DARPA granted a contract for Phases 2-4 of its Anti-Submarine Warfare Continuous Trail Unmanned Vessel program and expects operational prototype at-sea testing to begin in mid-2015.
The growing number of adversaries able to build and operate quiet diesel-electric submarines is a national security threat that affects U.S. and friendly naval operations around the world. To address this emerging threat, DARPA recently awarded a contract for Phases 2-4 of its Anti-Submarine Warfare (ASW) Continuous Trail Unmanned Vessel (ACTUV) program to Science Applications International Corporation, McLean, Va.
During Phases 2-4 the ACTUV program will attempt to design, construct and demonstrate an unmanned vessel that tracks quiet diesel-electric submarines for months at a time spanning thousands of kilometers of ocean with minimal human input.

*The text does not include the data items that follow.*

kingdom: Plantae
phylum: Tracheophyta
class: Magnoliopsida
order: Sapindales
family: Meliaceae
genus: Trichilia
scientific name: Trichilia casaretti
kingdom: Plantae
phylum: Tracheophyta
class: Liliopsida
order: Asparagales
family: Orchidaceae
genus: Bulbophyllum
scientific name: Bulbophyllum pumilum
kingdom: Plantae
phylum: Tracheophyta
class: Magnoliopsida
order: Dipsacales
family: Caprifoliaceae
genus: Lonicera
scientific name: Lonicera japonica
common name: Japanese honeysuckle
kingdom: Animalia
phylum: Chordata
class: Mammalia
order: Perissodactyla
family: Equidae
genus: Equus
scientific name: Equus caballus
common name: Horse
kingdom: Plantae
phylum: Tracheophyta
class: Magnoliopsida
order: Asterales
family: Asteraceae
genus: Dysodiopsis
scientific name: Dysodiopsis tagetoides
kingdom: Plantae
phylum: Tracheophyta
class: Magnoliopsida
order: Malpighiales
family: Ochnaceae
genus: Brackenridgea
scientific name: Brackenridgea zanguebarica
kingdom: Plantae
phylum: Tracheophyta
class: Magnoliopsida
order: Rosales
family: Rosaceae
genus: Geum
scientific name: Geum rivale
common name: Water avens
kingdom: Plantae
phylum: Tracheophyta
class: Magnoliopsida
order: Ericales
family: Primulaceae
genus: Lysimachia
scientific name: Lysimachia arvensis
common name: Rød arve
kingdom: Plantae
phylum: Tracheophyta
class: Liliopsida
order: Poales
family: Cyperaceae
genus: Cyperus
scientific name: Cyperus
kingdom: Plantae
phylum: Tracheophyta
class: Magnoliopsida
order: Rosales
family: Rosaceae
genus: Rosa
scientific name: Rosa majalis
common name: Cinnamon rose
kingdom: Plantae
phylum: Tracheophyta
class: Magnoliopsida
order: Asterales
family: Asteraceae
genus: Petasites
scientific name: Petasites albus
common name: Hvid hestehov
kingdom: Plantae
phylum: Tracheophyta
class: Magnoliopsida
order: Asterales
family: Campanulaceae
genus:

“Key features and technology for the vessel include advanced software, robust autonomy for safe operations in accordance with maritime laws, and innovative sensors to continuously track the quietest of submarine targets,” said Scott Littlefield, DARPA program manager.
If successful, ACTUV would create a technological strategic advantage against the burgeoning quiet submarine threat and reduce manpower and other costs associated with current ASW trail operations.
“Our goal is to transition an operational game-changer to the Navy,” said Littlefield. “This should create an asymmetry to our advantage, negating a challenging submarine threat at one-tenth their cost of building subs. The program also establishes foundational technologies for future unmanned naval systems.”
During Phase 1 the program refined and validated the system concept, completing risk reduction testing associated with submarine tracking sensors and maritime autonomy. Operational prototype at-sea testing is expected in mid-2015.